The situation is greatly complicated when another system attempts to make decisions based on the same information without cooperation. If two machines make the same decisions in concert, the effects of naive decisions will be twice that which was intended by the algorithm designer. Cooperative algorithms limit the solution space considerably. You might find a random distribution beating out the smartest uncooperative algorithms.

A tremendous amount of academic and industry research has taken place on the topic of load balancing in the past five or more years. This specific research topic had the burning coals of the dot-com barbeque under it, and the endless stream of investment money making it hotter. Although that has been all but extinguished, the product is pretty impressive!

The Association of Computing Machinery's Special Interest Group SIGMETRIC has published countless academic papers detailing concepts and approaches to modeling and evaluating load-balancing schemes. Having read many of these while doing research at the Center for Networking and Distributed Systems (CNDS) on the Backhand Project, I can say that the single biggest problem is that no one model applies equally well to all practical situations.
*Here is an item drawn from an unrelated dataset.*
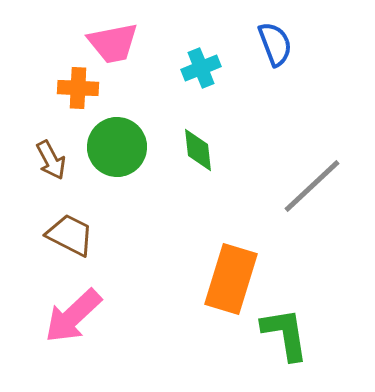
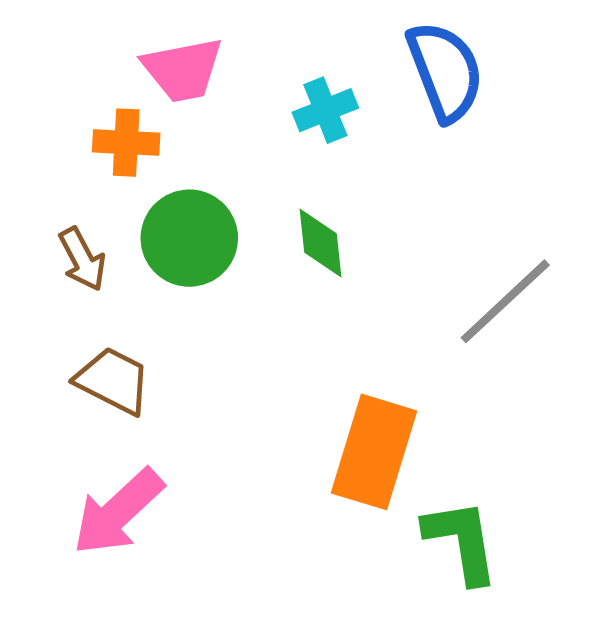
blue semicircle: (275, 44) -> (445, 71), size x1.4

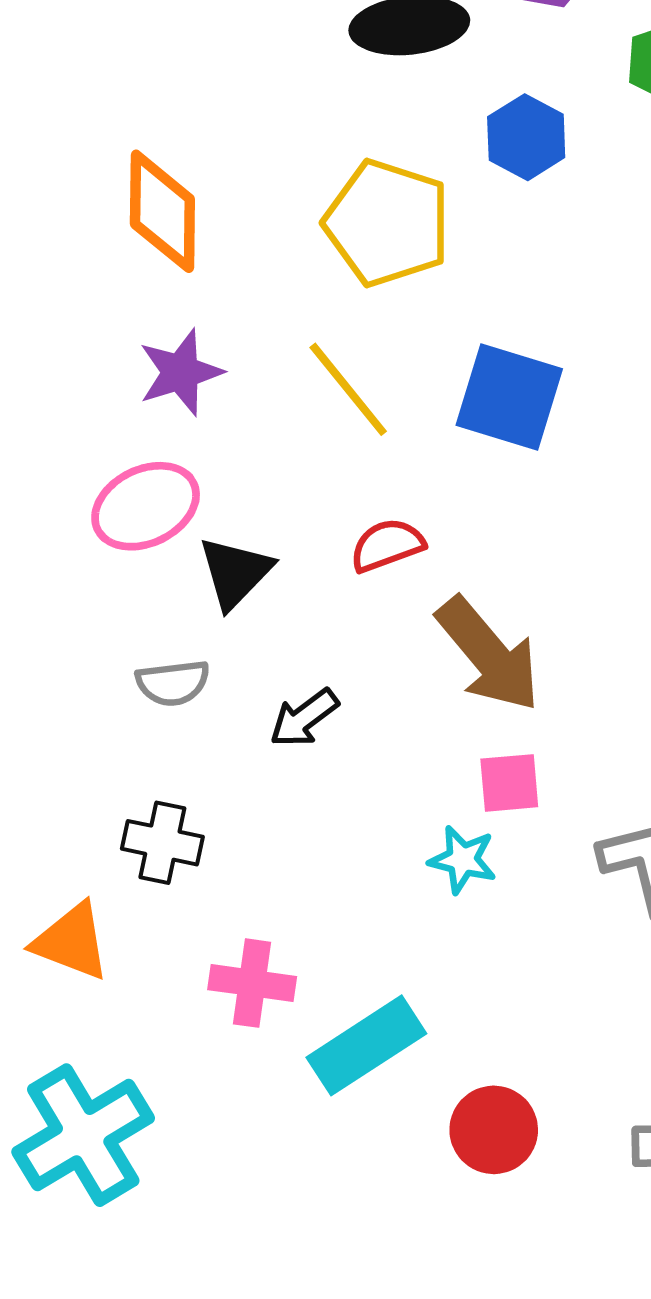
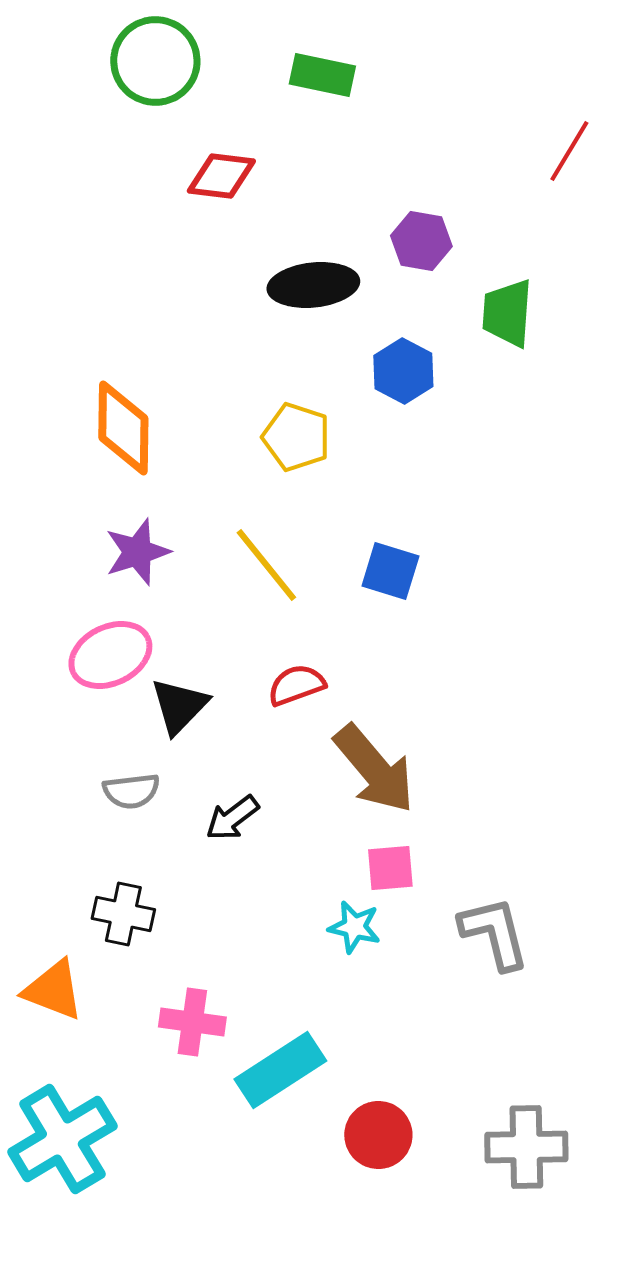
yellow pentagon: (387, 223) -> (296, 437), size x0.7
blue square: (509, 397) -> (390, 571), size x0.7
Far from the purely academic approach to the problem, countless autonomous groups were concurrently developing completely ad-hoc balancing solutions to be used in practice. Many were building tools to prove it was easy and that you didn't need to spend a fortune on hardware solutions; others were building them out of the desperate need for growth without venture funding.

As always, the most prominent solutions were those that were mindful of the progress on both fronts: maintaining the goal of building a valuable and usable product. Many excellent products are on the market today, software and hardware, open and proprietary, that make large web services tick.